Un token GitHub avrebbe aperto 1,3 TB di dati Novo Nordisk
Un singolo token GitHub compromesso può bastare per allargare una fuga di dati da codice a segreti e proprietà intellettuale. Qui il punto non è solo l’accesso iniziale: una credenziale di repository avrebbe permesso di clonare codice privato, trovare altre credenziali e arrivare a materiale di ricerca e dati clinici molto più sensibili del nome dell’account colpito.
FulcrumSec sostiene di essere entrato in Novo Nordisk a marzo proprio così. Il gruppo afferma di aver sottratto circa 1,3 TB di dati, con oltre 700.000 file come prova, inclusi IP non pubblica, strutture di composti, la pipeline Dicerna RNAi e modelli AI privati; l’azienda ha invece confermato solo l’accesso a sistemi IT interni e l’esfiltrazione di dati pseudonimizzati di trial clinici.
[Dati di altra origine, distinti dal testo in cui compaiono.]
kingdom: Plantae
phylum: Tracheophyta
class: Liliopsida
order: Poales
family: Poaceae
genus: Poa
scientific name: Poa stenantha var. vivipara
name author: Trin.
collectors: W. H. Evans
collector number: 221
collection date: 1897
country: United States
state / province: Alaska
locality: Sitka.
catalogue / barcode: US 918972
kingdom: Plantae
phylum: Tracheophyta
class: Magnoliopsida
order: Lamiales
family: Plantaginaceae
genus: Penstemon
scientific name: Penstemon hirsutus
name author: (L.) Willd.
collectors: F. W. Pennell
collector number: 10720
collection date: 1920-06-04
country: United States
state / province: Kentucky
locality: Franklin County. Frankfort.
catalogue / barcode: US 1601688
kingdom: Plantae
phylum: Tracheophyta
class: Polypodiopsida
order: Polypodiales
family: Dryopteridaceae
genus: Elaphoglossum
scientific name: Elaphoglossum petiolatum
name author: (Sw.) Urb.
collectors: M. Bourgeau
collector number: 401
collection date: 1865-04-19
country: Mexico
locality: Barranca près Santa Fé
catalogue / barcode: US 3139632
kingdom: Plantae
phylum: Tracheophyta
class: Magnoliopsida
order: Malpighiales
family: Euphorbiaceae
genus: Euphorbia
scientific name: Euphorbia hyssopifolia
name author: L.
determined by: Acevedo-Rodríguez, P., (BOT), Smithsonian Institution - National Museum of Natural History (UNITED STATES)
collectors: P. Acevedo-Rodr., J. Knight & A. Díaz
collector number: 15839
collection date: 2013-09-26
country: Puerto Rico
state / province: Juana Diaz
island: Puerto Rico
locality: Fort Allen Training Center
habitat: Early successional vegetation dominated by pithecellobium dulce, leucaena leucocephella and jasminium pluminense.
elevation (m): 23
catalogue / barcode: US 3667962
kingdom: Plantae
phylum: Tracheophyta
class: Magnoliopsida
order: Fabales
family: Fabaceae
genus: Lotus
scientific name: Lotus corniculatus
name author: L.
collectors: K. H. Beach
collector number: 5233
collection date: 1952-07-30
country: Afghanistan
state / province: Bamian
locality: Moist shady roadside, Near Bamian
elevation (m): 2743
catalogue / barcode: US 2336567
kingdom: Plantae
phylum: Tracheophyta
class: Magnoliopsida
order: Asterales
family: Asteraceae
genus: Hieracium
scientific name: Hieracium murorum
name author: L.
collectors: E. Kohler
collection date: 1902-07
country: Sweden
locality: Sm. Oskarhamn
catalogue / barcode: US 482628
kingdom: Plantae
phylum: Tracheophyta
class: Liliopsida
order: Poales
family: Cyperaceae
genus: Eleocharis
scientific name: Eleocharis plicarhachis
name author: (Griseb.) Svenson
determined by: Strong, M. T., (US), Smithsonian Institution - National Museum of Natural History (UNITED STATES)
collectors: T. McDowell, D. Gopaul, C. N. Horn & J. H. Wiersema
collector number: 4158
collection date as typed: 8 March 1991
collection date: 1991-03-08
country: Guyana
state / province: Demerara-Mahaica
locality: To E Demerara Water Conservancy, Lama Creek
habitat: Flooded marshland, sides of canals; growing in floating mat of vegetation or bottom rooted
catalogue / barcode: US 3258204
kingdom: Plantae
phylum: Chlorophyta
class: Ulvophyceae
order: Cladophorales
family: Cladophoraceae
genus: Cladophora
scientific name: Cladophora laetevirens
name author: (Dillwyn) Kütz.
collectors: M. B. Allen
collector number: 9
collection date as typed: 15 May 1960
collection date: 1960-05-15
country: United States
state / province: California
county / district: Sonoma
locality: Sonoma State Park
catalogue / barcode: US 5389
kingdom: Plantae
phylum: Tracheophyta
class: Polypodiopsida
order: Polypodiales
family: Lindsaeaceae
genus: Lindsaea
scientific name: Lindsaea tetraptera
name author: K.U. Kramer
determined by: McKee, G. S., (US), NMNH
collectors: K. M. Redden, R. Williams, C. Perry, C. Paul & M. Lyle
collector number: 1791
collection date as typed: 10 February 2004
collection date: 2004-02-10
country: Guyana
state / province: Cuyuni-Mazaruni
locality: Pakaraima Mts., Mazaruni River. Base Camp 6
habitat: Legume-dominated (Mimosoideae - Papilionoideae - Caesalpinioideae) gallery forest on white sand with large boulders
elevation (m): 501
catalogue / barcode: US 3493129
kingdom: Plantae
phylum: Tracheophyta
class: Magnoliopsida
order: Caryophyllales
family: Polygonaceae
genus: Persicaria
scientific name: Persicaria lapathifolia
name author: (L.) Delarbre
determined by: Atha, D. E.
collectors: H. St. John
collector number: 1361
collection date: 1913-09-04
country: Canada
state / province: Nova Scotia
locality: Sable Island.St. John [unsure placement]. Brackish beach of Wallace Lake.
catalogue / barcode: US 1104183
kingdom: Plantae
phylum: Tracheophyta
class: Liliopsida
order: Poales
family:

La pseudonimizzazione riduce il rischio di re-identificazione immediata, ma non rende quei dati inutili per l’estorsione. Quando nei repository restano token o credenziali riusabili, il blast radius non si ferma al singolo accesso iniziale: può estendersi a segreti aggiuntivi e a un furto di ricerca molto più ampio di quanto faccia pensare la credenziale rubata.